¨Brain drain¨ is a controversial idea relating to the emigration of educated people from their countries of origin into more ¨developed¨ countries. The controversy stems from the following question; Should people who have tertiary education leave their countries to make better opportunities for themselves (and perhaps in the long-term for their homelands) or should they stick around and use their knowledge and skills to do the crucial work of restructuring and rebuilding from within the country?
This issue is multifaceted and cannot be reduced to simple answers. There are both benefits and detriments to either staying or leaving. But the questions remain; should those who leave be lauded or shamed for their decision? Does working from within or from without make a major impact? Are both needed? And what happens after emigration? Is culture retained or is there an inevitable push toward assimilation for future generations?
Think that make you go hmm…..
(The following article has been modified but is originally from http://www.universityworldnews.com/article.php?story=20131011121316706)
MIGRATION AND BRAIN DRAIN FROM AFRICA ACUTE – Report
Written By: Wachira Kigotho, 11 October 2013 Issue No:291
One in every nine people who are born in Africa and have a university degree is a migrant in one of the 34 member states of the OECD – the world’s most developed countries. According to a joint report on global migration released by the United Nations’ Department of Economic and Social Affairs, or UN DESA, and the OECD secretariat, there are about 30 million African migrants out of the global total of 232 million migrants.

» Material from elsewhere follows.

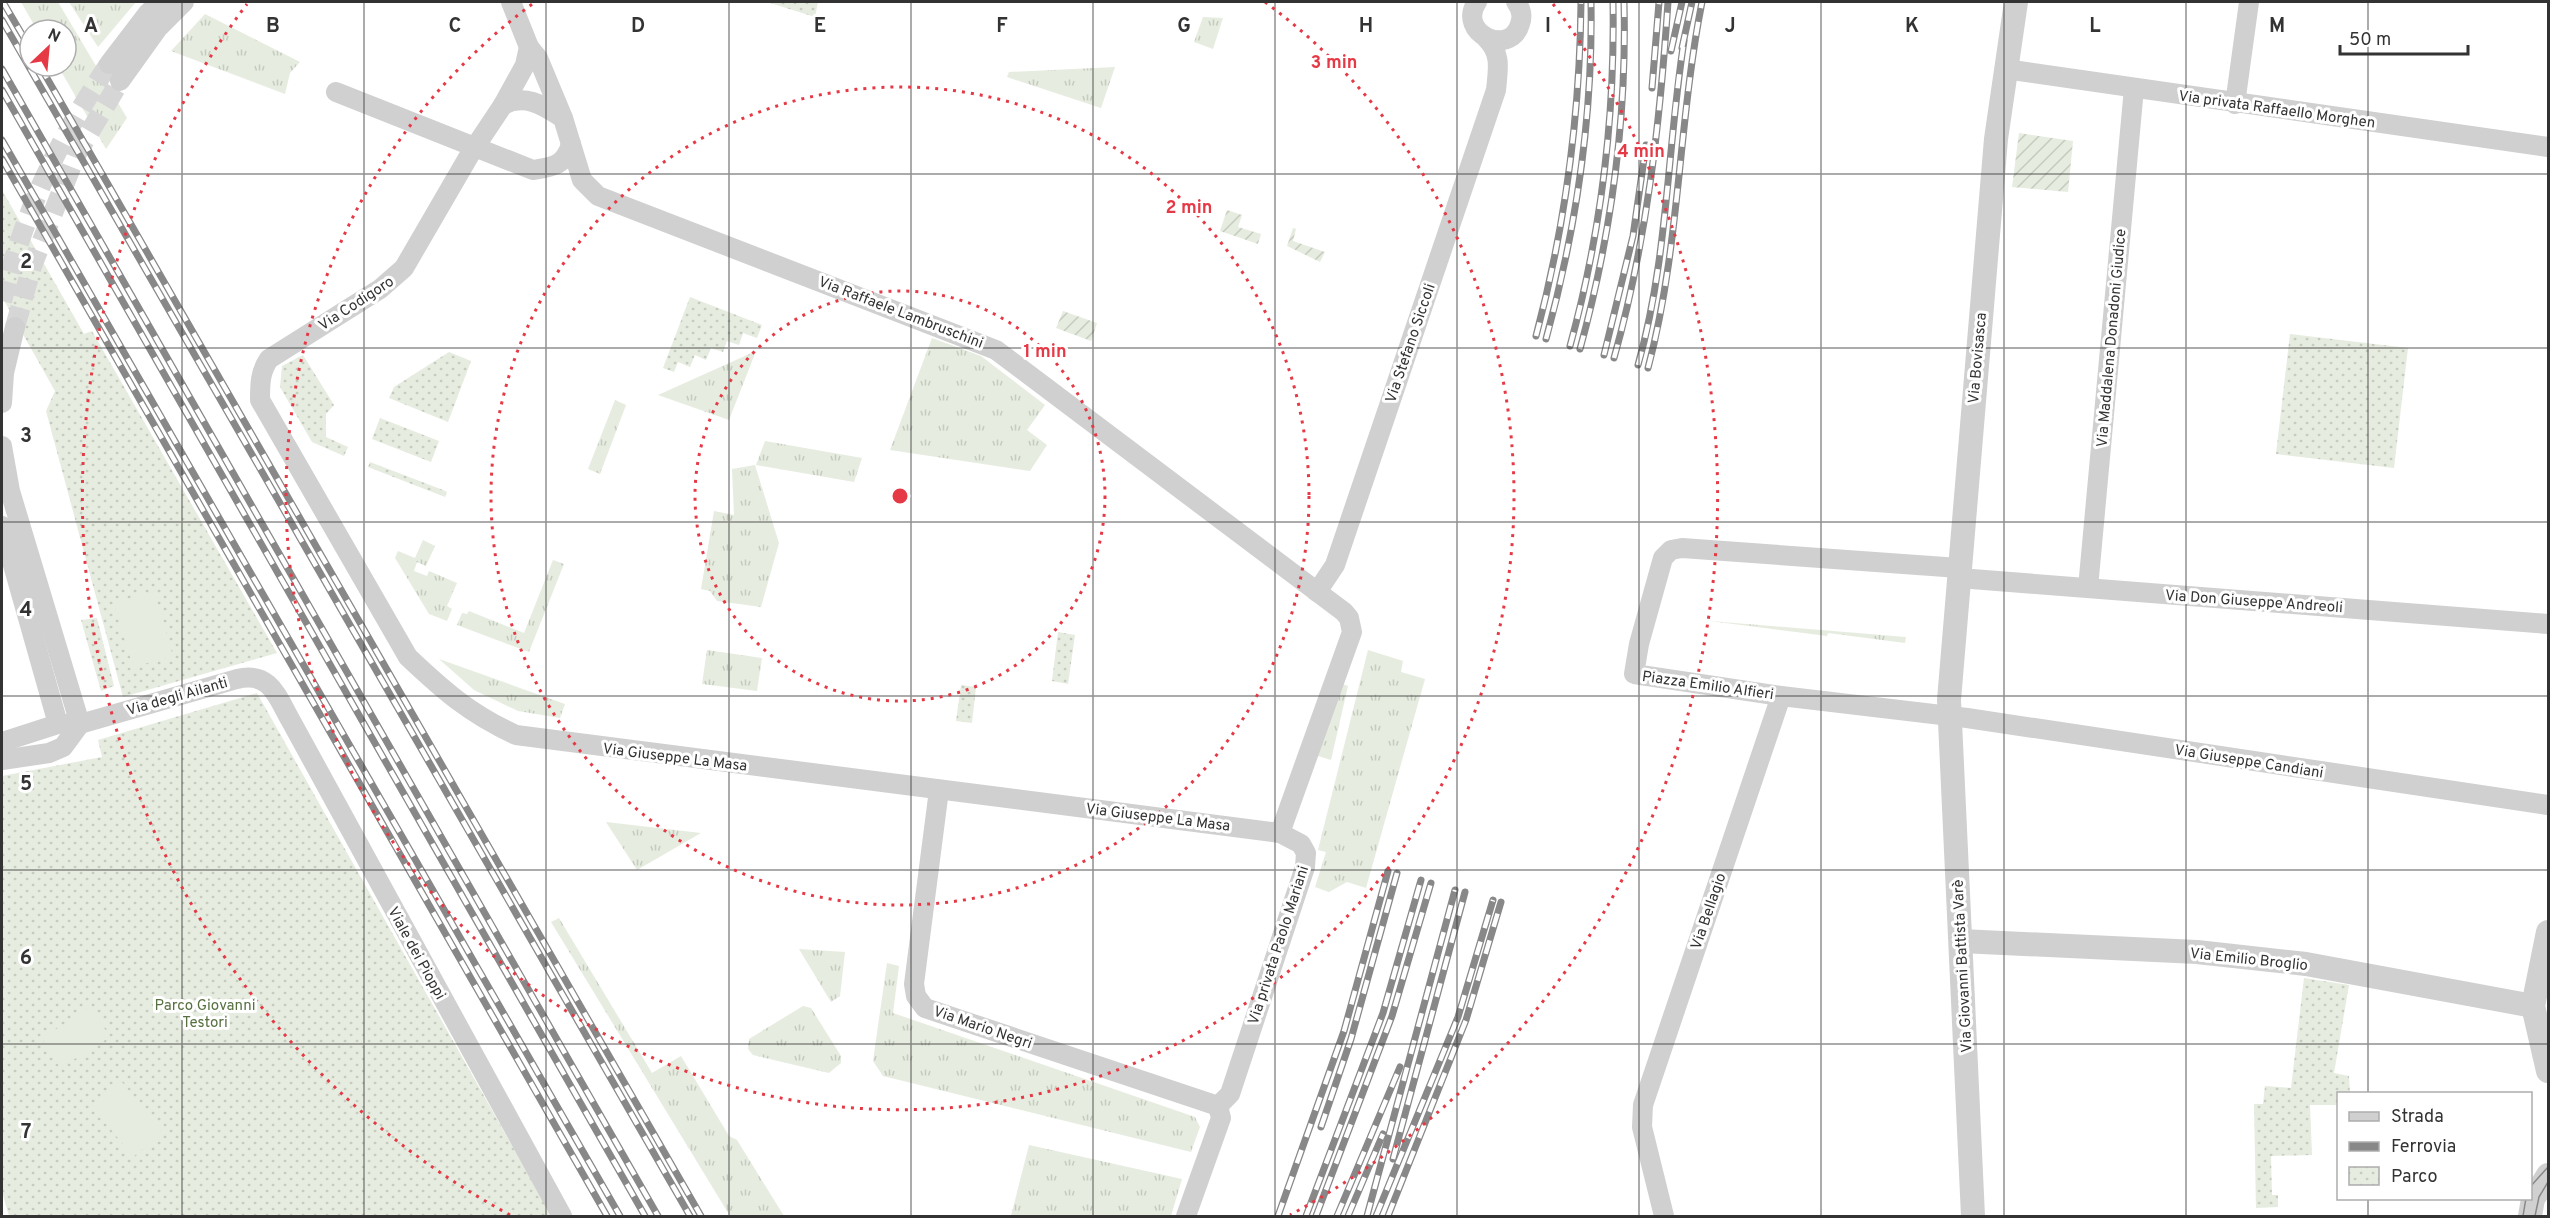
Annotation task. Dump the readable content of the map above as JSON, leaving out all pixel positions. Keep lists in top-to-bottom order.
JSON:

The emigration rates of highly educated citizens to OECD member countries is a major concern for the developing world.
According to the recently published statistical report, World Migration in Figures, brain drain is particularly acute for small countries and island states in Africa, Latin America and the Caribbean. “For instance in 2010, close to 90% of university educated and highly skilled persons born in Guyana lived in OECD countries,” the report revealed. The situation was similar in Barbados, Haiti, and Trinidad and Tobago, where more than 50% of tertiary educated people live abroad.
The proportion of highly educated people residing in OECD countries was also significant for Jamaica (46%), Tonga (46%), Zimbabwe (43%), Mauritius (41%), the Republic of Congo (36%), Belize (34%) and Fiji (31%).
According to John Wilmoth, director of UN DESA, more than half of all highly educated migrants currently live in the United States, Russia, Germany, Saudi Arabia, United Arab Emirates, Britain, France, Canada, Australia and Spain.
“In contrast, OECD countries as well as Brazil, China, India and Russia had low emigration rates of highly skilled persons, that stands at 3.5%,” said Wilmoth in a brief read to the United Nations High-Level Dialogue on Migration held on 3 October.
Commenting on the impacts of brain drain, especially on small developing countries with relatively few highly skilled workers, Wilmoth said the loss of human capital affected the provision of basic services, drained fiscal resources and reduced economic growth in some contexts.
The number of tertiary educated people from Africa who migrated to OECD countries in the past five years was 450,000 – compared to 375,000 Chinese.
In Sub-Saharan Africa and other developing countries, where the emigration rate of the highly educated was higher than the total emigration rate, reflecting the higher mobility of people with educational attainment.
In 2010-11, many developing countries had emigration rates for the highly skilled that were more than 20 times their overall emigration rates – Burundi, Lesotho, Malawi, Maldives, Mozambique, Namibia, Niger, Papua New Guinea, Tanzania, Zambia and Zimbabwe.
Cameroon, Ghana, Kenya, Morocco and Senegal also had significant emigration rates of tertiary educated people, which were about 15 times higher than for total emigration. The mobility of the highly educated is also reflected in the large numbers of students from developing countries studying in OECD nations. According to UNESCO’s Institute for Statistics, 3.6 million tertiary students were studying outside their country of origin by 2010 – a 29% increase since 2007.
Currently 51% of university-educated migrants in OECD countries are women. John Wilmoth noted that the negative impact of emigration in most developing countries was more pronounced for women than for men. According to World Migration in Figures, a large number of highly educated women migrants from developing countries work as teachers and in health care.
The migration of the highly educated is not just a process of brain drain, contributing to the loss of professionals required for national development at home. Governed fairly, it can enhance socio-economic progress both in countries of origin and destination. “Migration broadens the opportunities available to individuals and is a crucial means of broadening access to resources and reducing poverty,” said Wu Hongbo, United Nations under-secretary-general for economic and social affairs. The UN High-Level Dialogue on Migration, held earlier this month, was expected to chart ways forward for global migration.